Sunday, July 6, 2008
The Second of 19
Marcus Ambibulus, Roman Prefect under Augustus, AD 9-12.
AE Prutah, 17mm (2.06 gm). Struck AD 9.
Ear of barley curved to right, KAICA-POC ("of Caesar") / Eight-branched palm tree bearing two bunches of dates, L ΛΘ (Year 39) in field below. H-636; AJC II, Supp. V, 3.

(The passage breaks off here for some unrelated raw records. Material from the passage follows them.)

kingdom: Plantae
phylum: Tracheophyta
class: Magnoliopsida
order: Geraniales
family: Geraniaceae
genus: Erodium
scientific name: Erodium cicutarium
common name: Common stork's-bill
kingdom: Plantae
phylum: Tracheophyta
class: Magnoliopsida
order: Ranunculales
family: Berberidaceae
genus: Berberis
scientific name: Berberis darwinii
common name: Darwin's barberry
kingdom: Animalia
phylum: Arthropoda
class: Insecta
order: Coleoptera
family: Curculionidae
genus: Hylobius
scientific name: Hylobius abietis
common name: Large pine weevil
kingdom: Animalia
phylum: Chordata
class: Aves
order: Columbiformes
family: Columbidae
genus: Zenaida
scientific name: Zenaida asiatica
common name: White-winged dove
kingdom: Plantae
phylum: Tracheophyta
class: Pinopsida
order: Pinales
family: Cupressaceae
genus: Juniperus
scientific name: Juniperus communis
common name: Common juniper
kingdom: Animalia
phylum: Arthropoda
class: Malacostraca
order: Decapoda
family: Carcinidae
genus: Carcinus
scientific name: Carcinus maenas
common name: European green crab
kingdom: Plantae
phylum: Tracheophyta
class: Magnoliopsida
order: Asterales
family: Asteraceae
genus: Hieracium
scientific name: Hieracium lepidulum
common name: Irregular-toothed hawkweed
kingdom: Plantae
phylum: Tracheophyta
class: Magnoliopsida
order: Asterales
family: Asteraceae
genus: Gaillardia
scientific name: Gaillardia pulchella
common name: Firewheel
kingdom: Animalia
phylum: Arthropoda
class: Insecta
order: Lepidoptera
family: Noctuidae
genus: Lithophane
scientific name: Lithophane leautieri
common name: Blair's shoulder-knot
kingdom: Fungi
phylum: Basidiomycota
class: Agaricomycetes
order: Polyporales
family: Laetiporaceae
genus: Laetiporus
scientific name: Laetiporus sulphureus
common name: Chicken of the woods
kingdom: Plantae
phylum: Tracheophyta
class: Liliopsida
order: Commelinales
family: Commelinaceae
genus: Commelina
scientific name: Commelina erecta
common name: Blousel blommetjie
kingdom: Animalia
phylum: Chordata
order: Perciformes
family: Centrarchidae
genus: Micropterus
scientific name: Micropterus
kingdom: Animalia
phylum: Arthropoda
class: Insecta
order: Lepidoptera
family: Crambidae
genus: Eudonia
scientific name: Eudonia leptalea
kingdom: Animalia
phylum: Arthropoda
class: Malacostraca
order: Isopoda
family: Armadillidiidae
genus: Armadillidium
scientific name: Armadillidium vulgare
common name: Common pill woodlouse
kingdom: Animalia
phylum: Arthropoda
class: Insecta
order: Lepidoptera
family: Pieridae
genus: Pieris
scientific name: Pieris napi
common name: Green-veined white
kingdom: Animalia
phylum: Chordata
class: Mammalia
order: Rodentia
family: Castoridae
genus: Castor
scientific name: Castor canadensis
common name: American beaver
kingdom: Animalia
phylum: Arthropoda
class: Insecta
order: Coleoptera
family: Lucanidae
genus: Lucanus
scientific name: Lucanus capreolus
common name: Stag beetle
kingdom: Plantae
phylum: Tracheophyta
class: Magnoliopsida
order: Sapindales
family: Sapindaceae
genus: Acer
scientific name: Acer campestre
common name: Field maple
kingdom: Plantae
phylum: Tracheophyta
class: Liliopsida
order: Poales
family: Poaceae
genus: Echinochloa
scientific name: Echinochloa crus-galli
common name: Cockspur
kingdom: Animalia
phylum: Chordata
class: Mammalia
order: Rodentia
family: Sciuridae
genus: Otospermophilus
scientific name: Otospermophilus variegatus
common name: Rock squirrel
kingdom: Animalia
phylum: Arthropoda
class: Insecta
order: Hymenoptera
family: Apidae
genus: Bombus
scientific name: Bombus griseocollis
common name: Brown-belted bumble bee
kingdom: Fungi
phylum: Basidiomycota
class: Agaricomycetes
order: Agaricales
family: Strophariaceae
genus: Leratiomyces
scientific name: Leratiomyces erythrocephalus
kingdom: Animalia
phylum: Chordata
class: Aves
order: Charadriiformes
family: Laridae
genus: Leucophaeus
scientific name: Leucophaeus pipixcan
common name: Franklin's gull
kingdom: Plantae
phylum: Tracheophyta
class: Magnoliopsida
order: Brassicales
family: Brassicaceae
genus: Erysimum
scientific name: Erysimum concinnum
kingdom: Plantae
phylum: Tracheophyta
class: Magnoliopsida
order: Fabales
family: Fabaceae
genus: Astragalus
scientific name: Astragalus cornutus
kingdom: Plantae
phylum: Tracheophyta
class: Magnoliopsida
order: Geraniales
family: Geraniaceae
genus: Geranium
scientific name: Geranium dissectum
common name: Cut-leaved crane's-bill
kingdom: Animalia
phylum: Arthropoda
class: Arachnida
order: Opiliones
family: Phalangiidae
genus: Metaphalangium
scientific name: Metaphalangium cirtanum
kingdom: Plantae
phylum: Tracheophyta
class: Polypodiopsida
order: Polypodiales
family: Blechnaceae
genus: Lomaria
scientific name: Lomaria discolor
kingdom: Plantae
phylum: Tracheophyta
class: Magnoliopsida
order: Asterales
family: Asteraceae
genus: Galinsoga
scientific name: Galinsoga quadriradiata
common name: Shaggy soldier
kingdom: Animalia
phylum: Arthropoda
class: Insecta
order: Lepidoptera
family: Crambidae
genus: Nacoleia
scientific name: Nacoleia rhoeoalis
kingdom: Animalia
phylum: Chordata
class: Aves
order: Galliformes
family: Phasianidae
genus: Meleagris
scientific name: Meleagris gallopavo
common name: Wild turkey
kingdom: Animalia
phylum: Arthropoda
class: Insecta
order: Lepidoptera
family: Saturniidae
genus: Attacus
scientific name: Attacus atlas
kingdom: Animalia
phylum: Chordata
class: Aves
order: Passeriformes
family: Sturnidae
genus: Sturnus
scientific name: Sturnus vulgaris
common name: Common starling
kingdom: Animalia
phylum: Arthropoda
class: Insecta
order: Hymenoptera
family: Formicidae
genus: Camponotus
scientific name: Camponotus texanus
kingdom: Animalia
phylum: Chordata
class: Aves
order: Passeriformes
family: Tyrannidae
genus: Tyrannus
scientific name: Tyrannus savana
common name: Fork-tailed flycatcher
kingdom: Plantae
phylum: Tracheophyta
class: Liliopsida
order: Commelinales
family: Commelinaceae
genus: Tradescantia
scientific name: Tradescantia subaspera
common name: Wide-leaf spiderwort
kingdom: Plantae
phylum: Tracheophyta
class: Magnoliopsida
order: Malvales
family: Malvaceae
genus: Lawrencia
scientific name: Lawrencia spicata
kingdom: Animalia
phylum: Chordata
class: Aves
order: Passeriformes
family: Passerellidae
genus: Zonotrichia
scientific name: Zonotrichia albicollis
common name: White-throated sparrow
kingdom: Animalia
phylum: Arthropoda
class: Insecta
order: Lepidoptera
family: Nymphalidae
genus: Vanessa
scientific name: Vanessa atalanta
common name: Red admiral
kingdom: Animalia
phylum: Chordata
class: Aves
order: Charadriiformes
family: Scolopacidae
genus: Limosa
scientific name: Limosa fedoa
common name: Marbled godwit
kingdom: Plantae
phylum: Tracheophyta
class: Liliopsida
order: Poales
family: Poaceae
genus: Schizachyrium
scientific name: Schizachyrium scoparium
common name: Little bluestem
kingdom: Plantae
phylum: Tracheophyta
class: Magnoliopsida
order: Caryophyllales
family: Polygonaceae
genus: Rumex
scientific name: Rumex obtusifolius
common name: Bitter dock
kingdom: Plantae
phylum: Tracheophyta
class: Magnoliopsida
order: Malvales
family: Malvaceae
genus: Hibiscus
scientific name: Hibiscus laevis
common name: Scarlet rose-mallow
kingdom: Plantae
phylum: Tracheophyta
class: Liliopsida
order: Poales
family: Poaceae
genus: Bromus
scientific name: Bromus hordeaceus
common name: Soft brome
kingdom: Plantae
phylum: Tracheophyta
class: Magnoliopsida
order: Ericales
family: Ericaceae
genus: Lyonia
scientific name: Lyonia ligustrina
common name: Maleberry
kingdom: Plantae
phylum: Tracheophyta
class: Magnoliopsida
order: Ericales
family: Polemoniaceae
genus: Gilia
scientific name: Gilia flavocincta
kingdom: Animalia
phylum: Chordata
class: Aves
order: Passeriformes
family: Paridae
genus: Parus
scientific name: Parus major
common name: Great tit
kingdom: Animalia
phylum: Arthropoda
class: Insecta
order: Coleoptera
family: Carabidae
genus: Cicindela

You may recall that I expressed a newfound interest in the coins of the Roman prefects and procurators. A friend, Ken Baumheckel, lit this fire that has proven a true area of interest... it has passed the 'passing fad' test with true colors. As I mentioned in a previous blog entry, A New Obsession?, there were 14 prefects and procurators, of which only 6 issued coins. Of those 6 who issued coins, a total of 19 different coins were issued (Hendin numbers 635-653). You can refer to my previous blog entry (link above) for a complete list of these prefects and procurators.
This coin was issued under the second such prefect/procurator... Marcus Ambibulus. Marcus Ambibulus served under Augustus from AD 9-12. Little is known about Ambibulus except that he succeeded Coponius in the role of prefect. Only one coin 'type' was issued under both Coponius and Ambibulus, differentiated only by the date indicated on the reverse. In the case of Ambibulus, coins were issued in 3 different years, including:
L ΛΘ (Year 39)
Hendin 636... this coin
LM (Year 40)
LMA (Year 41)
The coins of the procurators tend to be a bit crude. Finding nicer examples requires a degree of patience and forgiveness of flaw or defect. In the case of my coin, the reverse suffers from a lack of perfect centering, though the devices and date are all present. Both the obverse and reverse show wear... neither the ear of barley nor the palm tree show all the detail present when the coin was struck. The grains in the ear of barley are worn smooth showing little definition as are the palm fronds, trunk and bunches of dates. Nonetheless, this is one of the nicer examples I've seen. Perhaps it'll only be a placeholder until a nicer example comes along. Perhaps it'll hold a permanent place in my collection. In either case, it represents the second coin in my collection of the Roman prefects and procurators... a prutah of Pontius Pilate being my first.
I must add that the 'thrill of the chase' hasn't waned since I first set out on my quest to complete a type-set of the 19 coins of the Roman prefects and procurators. With age has come patience and with patience, great coins like this one!